Love and understand the Italians, for the people are more marvellous than the land.
Expansion, that is the idea the novelist must cling to, not completion, not rounding off, but opening out.
Was Mrs. Wilcox one of the unsatisfactory people- there are many of them- who dangle intimacy and then withdraw it? They evoke our interests and affections, and keep the life of the spirit dawdling around them. Then they withdraw. When physical passion is involved, there is a definite name for such behaviour- flirting- and if carried far enough, it is punishable by law. But no law- not public opinion, even- punishes those who coquette with friendship, though the dull ache that they inflict, the sense of misdirected effort and exhaustion, may be as intolerable. Was she one of these?

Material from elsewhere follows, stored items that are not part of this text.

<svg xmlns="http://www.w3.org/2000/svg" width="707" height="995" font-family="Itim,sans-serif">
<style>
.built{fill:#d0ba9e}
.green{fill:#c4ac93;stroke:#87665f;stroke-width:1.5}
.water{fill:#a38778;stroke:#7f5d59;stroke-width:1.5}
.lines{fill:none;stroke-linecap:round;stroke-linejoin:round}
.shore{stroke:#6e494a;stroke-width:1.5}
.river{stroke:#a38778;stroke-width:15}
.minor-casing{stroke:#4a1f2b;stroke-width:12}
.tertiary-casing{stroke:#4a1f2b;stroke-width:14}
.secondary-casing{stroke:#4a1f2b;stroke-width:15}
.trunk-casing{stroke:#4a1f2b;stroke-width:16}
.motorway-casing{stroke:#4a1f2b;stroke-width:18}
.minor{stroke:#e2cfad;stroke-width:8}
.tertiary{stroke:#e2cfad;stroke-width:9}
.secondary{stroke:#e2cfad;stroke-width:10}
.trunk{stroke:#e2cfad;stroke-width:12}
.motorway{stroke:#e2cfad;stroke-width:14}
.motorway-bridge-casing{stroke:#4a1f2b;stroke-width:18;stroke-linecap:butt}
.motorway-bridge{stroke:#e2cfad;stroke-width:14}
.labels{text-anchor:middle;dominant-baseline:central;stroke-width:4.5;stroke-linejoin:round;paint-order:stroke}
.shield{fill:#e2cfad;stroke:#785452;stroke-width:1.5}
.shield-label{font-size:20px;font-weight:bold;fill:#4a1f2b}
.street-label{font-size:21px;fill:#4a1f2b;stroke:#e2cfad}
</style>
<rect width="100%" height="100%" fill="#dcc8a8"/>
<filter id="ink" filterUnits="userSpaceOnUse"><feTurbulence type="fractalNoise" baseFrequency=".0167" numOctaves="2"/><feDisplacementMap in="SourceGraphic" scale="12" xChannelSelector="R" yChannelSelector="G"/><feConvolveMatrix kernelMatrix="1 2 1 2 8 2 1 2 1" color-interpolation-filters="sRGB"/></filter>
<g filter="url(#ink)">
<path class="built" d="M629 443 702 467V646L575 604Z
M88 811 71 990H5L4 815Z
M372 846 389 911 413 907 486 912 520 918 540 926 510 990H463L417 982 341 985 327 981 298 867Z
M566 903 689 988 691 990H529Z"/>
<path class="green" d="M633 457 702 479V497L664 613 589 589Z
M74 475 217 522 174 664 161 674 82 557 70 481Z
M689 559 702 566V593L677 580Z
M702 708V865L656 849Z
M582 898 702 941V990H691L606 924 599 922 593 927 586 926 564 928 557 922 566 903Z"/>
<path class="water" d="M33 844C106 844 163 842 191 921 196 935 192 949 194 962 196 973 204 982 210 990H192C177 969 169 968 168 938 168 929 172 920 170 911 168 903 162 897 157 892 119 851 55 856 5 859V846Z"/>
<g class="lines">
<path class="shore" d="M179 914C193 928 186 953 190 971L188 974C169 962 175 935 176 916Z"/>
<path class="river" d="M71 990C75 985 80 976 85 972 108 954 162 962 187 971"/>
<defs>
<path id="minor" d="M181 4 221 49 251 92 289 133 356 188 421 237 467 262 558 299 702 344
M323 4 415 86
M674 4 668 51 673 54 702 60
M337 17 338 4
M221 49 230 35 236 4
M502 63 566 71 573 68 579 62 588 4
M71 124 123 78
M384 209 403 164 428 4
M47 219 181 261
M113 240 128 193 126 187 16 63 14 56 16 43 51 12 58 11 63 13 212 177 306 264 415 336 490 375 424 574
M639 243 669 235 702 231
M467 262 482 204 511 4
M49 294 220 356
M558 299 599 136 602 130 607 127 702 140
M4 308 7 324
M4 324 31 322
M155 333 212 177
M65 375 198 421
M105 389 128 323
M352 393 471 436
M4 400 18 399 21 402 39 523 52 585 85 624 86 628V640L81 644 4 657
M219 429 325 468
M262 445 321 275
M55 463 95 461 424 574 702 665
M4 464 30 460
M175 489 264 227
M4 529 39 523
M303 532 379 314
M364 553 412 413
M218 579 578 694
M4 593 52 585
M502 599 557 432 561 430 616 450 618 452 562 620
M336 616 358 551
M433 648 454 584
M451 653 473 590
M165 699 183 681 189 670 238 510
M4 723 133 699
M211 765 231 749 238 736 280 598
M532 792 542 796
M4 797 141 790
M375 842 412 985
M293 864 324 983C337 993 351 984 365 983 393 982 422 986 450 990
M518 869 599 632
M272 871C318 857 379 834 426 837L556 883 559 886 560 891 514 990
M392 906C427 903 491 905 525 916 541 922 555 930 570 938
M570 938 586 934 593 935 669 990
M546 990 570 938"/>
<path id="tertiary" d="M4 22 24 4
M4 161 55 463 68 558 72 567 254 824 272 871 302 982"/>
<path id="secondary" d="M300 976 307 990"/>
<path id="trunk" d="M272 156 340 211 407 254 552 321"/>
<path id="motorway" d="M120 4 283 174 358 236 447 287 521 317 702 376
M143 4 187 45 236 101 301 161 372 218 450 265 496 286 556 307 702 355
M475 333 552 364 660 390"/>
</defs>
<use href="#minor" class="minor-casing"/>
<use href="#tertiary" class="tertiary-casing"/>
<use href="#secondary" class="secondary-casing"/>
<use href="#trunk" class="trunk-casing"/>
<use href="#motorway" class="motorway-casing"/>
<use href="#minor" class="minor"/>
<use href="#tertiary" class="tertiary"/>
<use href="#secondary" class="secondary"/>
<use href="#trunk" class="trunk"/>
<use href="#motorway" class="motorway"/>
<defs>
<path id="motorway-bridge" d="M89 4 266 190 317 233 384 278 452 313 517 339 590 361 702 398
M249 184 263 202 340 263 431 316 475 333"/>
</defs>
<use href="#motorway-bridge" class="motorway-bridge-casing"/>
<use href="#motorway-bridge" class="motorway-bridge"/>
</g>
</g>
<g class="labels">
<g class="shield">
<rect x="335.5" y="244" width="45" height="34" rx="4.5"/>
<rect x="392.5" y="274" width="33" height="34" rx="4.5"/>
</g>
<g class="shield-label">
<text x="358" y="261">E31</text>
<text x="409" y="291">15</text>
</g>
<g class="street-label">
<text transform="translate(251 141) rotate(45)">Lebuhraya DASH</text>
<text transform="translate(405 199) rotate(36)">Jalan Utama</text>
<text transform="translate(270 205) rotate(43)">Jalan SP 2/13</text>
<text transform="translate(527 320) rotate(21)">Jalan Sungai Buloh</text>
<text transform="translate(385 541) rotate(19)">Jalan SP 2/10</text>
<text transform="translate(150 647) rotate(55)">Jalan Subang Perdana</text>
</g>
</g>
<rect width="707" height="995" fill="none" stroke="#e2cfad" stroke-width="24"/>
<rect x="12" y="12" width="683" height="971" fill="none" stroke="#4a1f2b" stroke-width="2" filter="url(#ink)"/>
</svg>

Neanderthal man listened to stories, if one may judge by the shape of his skull. The primitive audience was an audience of shock-heads, gaping around the camp-fire, fatigued with contending against the mammoth or wooly-rhinoceros, and only kept awake by suspense. What would happen next? The novelist droned on, and as soon as the audience guessed what happened next, they either fell asleep or killed him.
Humility is a quality for which I have only a limited admiration. In many phases of life it is a great mistake and degenerates into defensiveness or hypocrisy.

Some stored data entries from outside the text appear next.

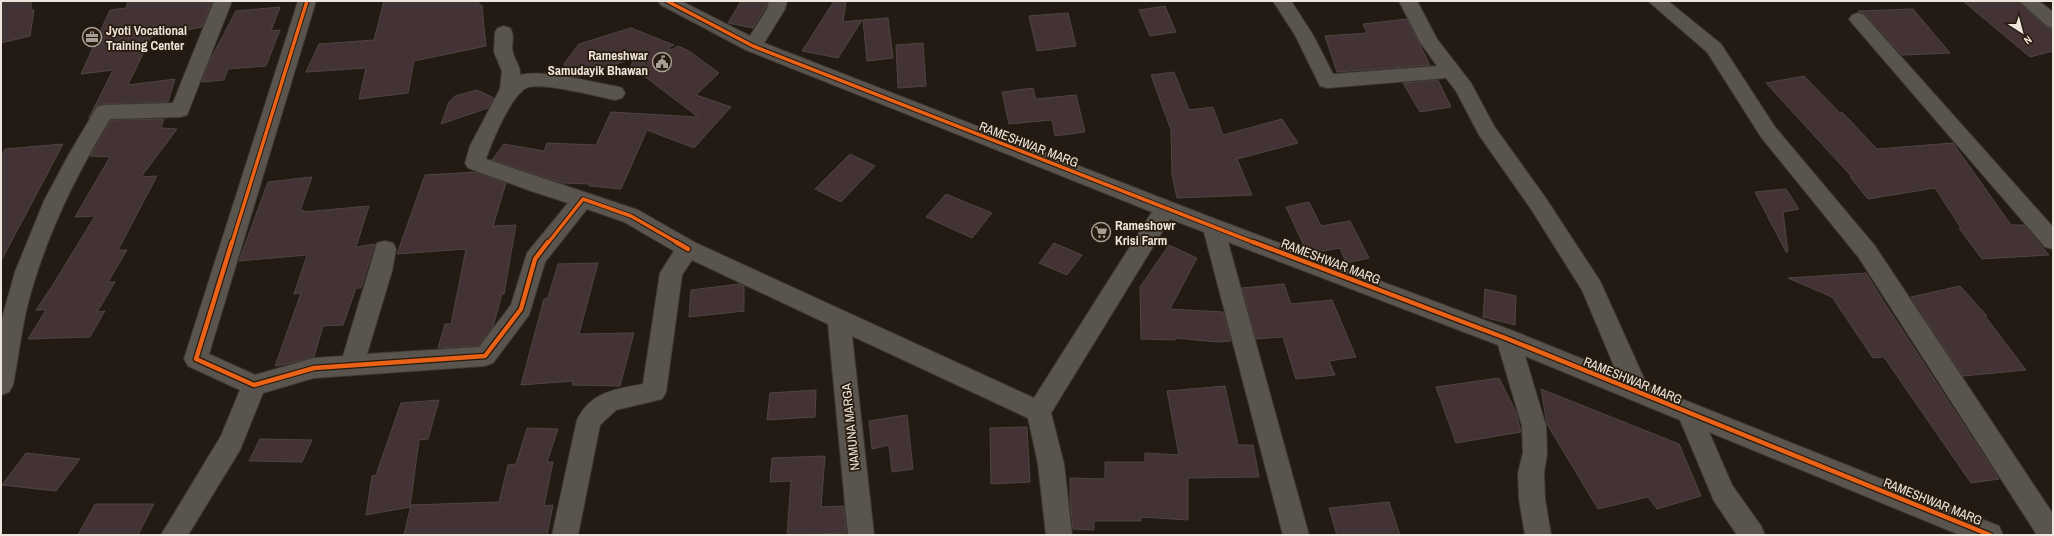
<svg xmlns="http://www.w3.org/2000/svg" width="2054" height="536" font-family="'Archivo Narrow',sans-serif">
<style>
.building{fill:#433335;stroke:#4e4543}
.lines{fill:none;stroke-linecap:round;stroke-linejoin:round}
.minor-casing{stroke:#3d3731;stroke-width:2}
.minor{fill:#5a544e;fill-rule:evenodd}
.cycleway-far1-casing{stroke:#291b0d;stroke-width:5.5}
.cycleway-casing{stroke:#291b0d;stroke-width:7}
.cycleway-far1{stroke:#ea6118;stroke-width:3.5}
.cycleway{stroke:#ea6118;stroke-width:4.5}
.labels{text-anchor:middle;stroke-width:3.5;stroke-linejoin:round;paint-order:stroke}
.poi-label{font-size:13px;font-weight:bold;fill:#eee5dc;stroke:#291b0d;text-anchor:start}
.street-label{font-size:13px;fill:#eee5dc;stroke:#291b0d}
</style>
<rect width="100%" height="100%" fill="#231b13"/>
<g class="building">
<path d="M1,1H31V10H34L30,36L1,43Z"/>
<path d="M128,1H212L202,27L151,37L128,85L175,79L168,102L104,104L96,106L89,118L113,70L81,74L110,10L126,8Z"/>
<path d="M384,1H476L482,6L486,46L414,61L408,93L359,99L366,68L306,72L319,44L374,40Z"/>
<path d="M741,1H767L766,7L753,28L728,23Z"/>
<path d="M834,1H846L843,22L862,20L838,58L802,51Z"/>
<path d="M1963,1H2018L2046,27L2053,29V51L2030,57Z"/>
<path d="M1165,6L1176,32L1150,36L1139,10Z"/>
<path d="M280,7L271,31L280,30L266,66L228,69L224,80L202,82L209,62L236,11Z"/>
<path d="M1913,9L1950,53L1902,55L1865,14L1858,11Z"/>
<path d="M1068,13L1076,46L1037,51L1029,16Z"/>
<path d="M888,18L893,58L867,61L863,20Z"/>
<path d="M1407,19L1430,65L1337,72L1325,36L1367,33L1363,24Z"/>
<path d="M631,28L674,45L669,47L671,50L678,46L689,51L719,73L696,95L731,107L694,148L647,130L621,189L589,186L590,184L563,183L492,160L504,144L544,151L547,143L596,145L611,112L698,117L631,66L634,58L579,77L569,76L564,64L579,44Z"/>
<path d="M923,43L926,86L898,88L896,45Z"/>
<path d="M1174,72L1189,110L1213,107L1223,135L1282,119L1298,143L1237,159L1252,195L1177,198L1172,174L1171,130L1151,75Z"/>
<path d="M1804,76L1840,113L1842,112L1877,149L1953,143L2011,225H2024L2049,255L1982,259L1959,228H1961L1935,188L1868,199L1850,177H1852L1766,83Z"/>
<path d="M1438,80L1451,107L1420,112L1403,83Z"/>
<path d="M1033,88L1036,99L1076,95L1085,132L1055,136L1052,120L1009,124L1002,92Z"/>
<path d="M477,90L494,98L488,108L441,124L449,102L455,96Z"/>
<path d="M164,119L161,128L177,129L141,177L157,176L118,250H127L108,282H115L97,312L105,311L90,337L28,339L46,310H36L54,283L95,216L75,217L110,157L90,156L111,120Z"/>
<path d="M63,144L1,261V156L5,149Z"/>
<path d="M850,154L875,166L841,202L815,189Z"/>
<path d="M476,172L506,183L493,226L516,225L504,294H502L493,327L478,346L438,348L445,324H451L466,249L397,254L425,175Z"/>
<path d="M312,177L300,211L304,210L303,212L369,206L356,247L375,244L361,288H356L343,325L323,326L314,357L287,364L275,366L301,293L294,294L307,255L239,261L268,182Z"/>
<path d="M1786,189L1799,209L1783,212L1788,252H1786L1755,192Z"/>
<path d="M946,194L992,213L972,238L926,217Z"/>
<path d="M1309,202L1321,226L1350,221L1369,258L1346,263L1340,248L1311,253L1307,252L1286,207Z"/>
<path d="M1054,243L1082,255L1067,275L1039,263Z"/>
<path d="M1169,245L1197,258L1170,309L1223,312L1231,341L1218,342L1175,338V340L1141,339L1140,287Z"/>
<path d="M598,263L579,334L634,333L620,386L572,385L573,381L521,385L544,299L548,298L558,264Z"/>
<path d="M1866,273L1884,302L1999,479L1971,483L1884,357L1873,358L1832,297L1788,278Z"/>
<path d="M739,284L744,286V311L689,317L691,290Z"/>
<path d="M1284,284L1291,304L1332,300L1356,357L1329,361L1335,375L1296,379L1283,337L1256,339L1242,288Z"/>
<path d="M1960,286L1987,316H1985L2026,370L1963,376L1911,297Z"/>
<path d="M1485,289L1516,296L1515,325L1483,317Z"/>
<path d="M1499,378L1516,412L1521,432L1456,443L1436,387Z"/>
<path d="M1225,386L1238,445H1253L1259,477L1188,478V520L1141,517V521H1094V530L1073,529L1070,500V478L1105,479V462H1145V453L1179,455L1167,391Z"/>
<path d="M1541,389L1679,444L1701,496L1657,509L1648,497L1598,509L1547,424Z"/>
<path d="M816,390L815,417L767,420L770,393Z"/>
<path d="M439,400L428,439L419,440L410,507L366,515L372,476L376,475L401,403Z"/>
<path d="M907,415L913,469L892,472L889,445L872,449L869,421Z"/>
<path d="M1027,427L1030,482L991,484L990,428Z"/>
<path d="M527,428L558,429L547,462H553L544,506L553,505L547,535H404L411,505L499,502L508,465L516,464Z"/>
<path d="M260,439L312,440L302,462L249,461Z"/>
<path d="M26,453L80,459L56,491L2,485Z"/>
<path d="M825,456L821,507L844,506L846,533L787,535L791,481L770,482L772,458Z"/>
<path d="M1389,502L1400,535H1337L1329,508Z"/>
<path d="M95,504H154L138,535H78Z"/>
</g>
<g class="lines">
<defs>
<g id="minor">
<path d="M214,1H232L187,115L180,117L110,119C74,178 44,240 27,307C21,333 18,359 13,385L9,392L1,395V322L15,272L44,201L68,156L97,107L104,105L173,103Z"/>
<path d="M298,1H316L209,354L255,375L314,358L343,356L377,243L385,241L393,243L396,249L392,271L367,354L479,347L511,305L527,253L568,203L531,191L468,168L465,163L470,146L500,89L502,71L494,52L495,32L498,28L504,26L510,28C516,36 510,45 513,53C515,61 521,67 520,75C543,69 591,82 615,86L622,88L625,93L622,98L615,100C596,96 546,83 529,87C513,90 491,144 486,159L638,210L696,243L1034,398L1152,212L746,50L661,5L658,1H681L750,36L767,9L769,1H787L785,9L764,43L1210,217L1516,332L1617,373L1582,290L1531,209L1479,135L1456,91L1446,78L1327,88L1320,86L1295,35L1273,1H1291L1313,35L1333,74L1437,66L1420,42L1399,1H1417L1437,39L1471,83L1494,126L1545,197L1600,281L1647,385L1999,526L2003,535H1960L1709,432L1732,485L1761,526L1765,535H1737L1714,501L1680,420L1525,356L1546,426L1547,453L1544,473L1545,499L1551,535H1525L1519,499L1518,473L1523,453L1522,426L1498,345L1228,242L1309,535H1283L1204,232L1170,219L1051,413L1064,464L1072,535H1046L1038,464L1028,418L852,336L874,535H848L828,324L692,260L682,275L666,392L662,399L616,410L600,425L578,535H552L577,420C590,392 616,389 643,384L660,273L674,251L624,222L587,209L545,262L529,315L493,363L485,366L314,378L263,393L240,450L188,535H161L221,436L240,390L188,366L184,359Z"/>
<path d="M1648,1H1668L1721,44L1775,127L1875,246L2053,514V535H2037L1859,258L1761,137L1707,52Z"/>
<path d="M2019,1H2039L2053,12V28L2047,26Z"/>
<path d="M1858,13L1864,15L2053,227V249L2045,247L1852,23L1849,19L1852,15Z"/>
</g>
</defs>
<use href="#minor" class="minor-casing"/>
<use href="#minor" class="minor"/>
<defs>
<g id="cycleway-far1">
<path d="M667,1L753,46L1255,243"/>
<path d="M232,243L307,1"/>
<path d="M548,243L583,199L631,216L678,243"/>
</g>
<g id="cycleway">
<path d="M232,242L196,359L254,385L314,368L485,356L521,309L535,259L548,242"/>
<path d="M676,242L688,249"/>
<path d="M1253,242L1508,339L1990,535"/>
</g>
</defs>
<use href="#cycleway-far1" class="cycleway-far1-casing"/>
<use href="#cycleway" class="cycleway-casing"/>
<use href="#cycleway-far1" class="cycleway-far1"/>
<use href="#cycleway" class="cycleway"/>
</g>
<defs>
<symbol id="office-ring" viewBox="-11 -11 22 22"><circle r="9.5" fill="#291b0d" stroke="#a79e96" stroke-width="1.5"/><path d="M-6-3h4V-5.5h4V-3h4V5H-6ZM-1-4.5V-3h2v-1.5ZM-6 0V1H6V0Z" fill="#a79e96"/></symbol>
<symbol id="civic-ring" viewBox="-11 -11 22 22"><circle r="9.5" fill="#291b0d" stroke="#a79e96" stroke-width="1.5"/><path d="M-.6-6.5H3V-4.5H.6V-3L4-1V1h2V6H-6V1h2V-1L-.6-3ZM-1.2 2.5V6h2.4V2.5Z" fill="#a79e96"/></symbol>
<symbol id="supermarket-ring" viewBox="-11 -11 22 22"><circle r="9.5" fill="#291b0d" stroke="#a79e96" stroke-width="1.5"/><path d="M-6-5.5h2.5l.6 2H6L4.5 2H-2.5L-4.4-4H-6ZM-1.5 3.2a1.3 1.3 0 1 0 .1 0ZM3 3.2a1.3 1.3 0 1 0 .1 0Z" fill="#a79e96"/></symbol>
</defs>
<g fill-rule="evenodd">
<use href="#office-ring" x="81" y="26" width="22" height="22"/>
<use href="#civic-ring" x="651" y="51" width="22" height="22"/>
<use href="#supermarket-ring" x="1090" y="221" width="22" height="22"/>
</g>
<g class="labels">
<g class="poi-label">
<text x="106" y="35">Jyoti Vocational<tspan x="106" dy="15">Training Center</tspan></text>
<text x="648" y="60" text-anchor="end">Rameshwar<tspan x="648" dy="15">Samudayik Bhawan</tspan></text>
<text x="1115" y="230">Rameshowr<tspan x="1115" dy="15">Krisi Farm</tspan></text>
</g>
<g class="street-label">
<text transform="translate(1029 144) rotate(21)" y="5">RAMESHWAR MARG</text>
<text transform="translate(1331 261) rotate(21)" y="5">RAMESHWAR MARG</text>
<text transform="translate(1633 380) rotate(22)" y="5">RAMESHWAR MARG</text>
<text transform="translate(850 427) rotate(-96)" y="5">NAMUNA MARGA</text>
<text transform="translate(1933 501) rotate(22)" y="5">RAMESHWAR MARG</text>
</g>
</g>
<rect width="2054" height="536" fill="none" stroke="#eee5dc" stroke-width="4"/>
<g transform="translate(2022 32) rotate(144)" stroke="#291b0d" stroke-width="3" paint-order="stroke">
<path d="M0-3L7 15L0 10L-7 15Z" fill="#eee5dc"/>
<text y="-6" font-size="11" font-weight="bold" text-anchor="middle" fill="#eee5dc">N</text>
</g>
</svg>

Like all her friends, I miss her greatly...But...I am sure there is no case for lamentation...Virginia Woolf got through an immense amount of work, she gave acute pleasure in new ways, she pushed the light of the English language a little further against darkness. Those are facts.
All this fame and money, which have so thrilled me when they came to others, leave me cold when they come to me. I am not an ascetic, but I don't know what to do with them, and my daily life has never been so trying, and there is no one to fill it emotionally.
So, two cheers for Democracy: one because it admits variety and two because it permits criticism.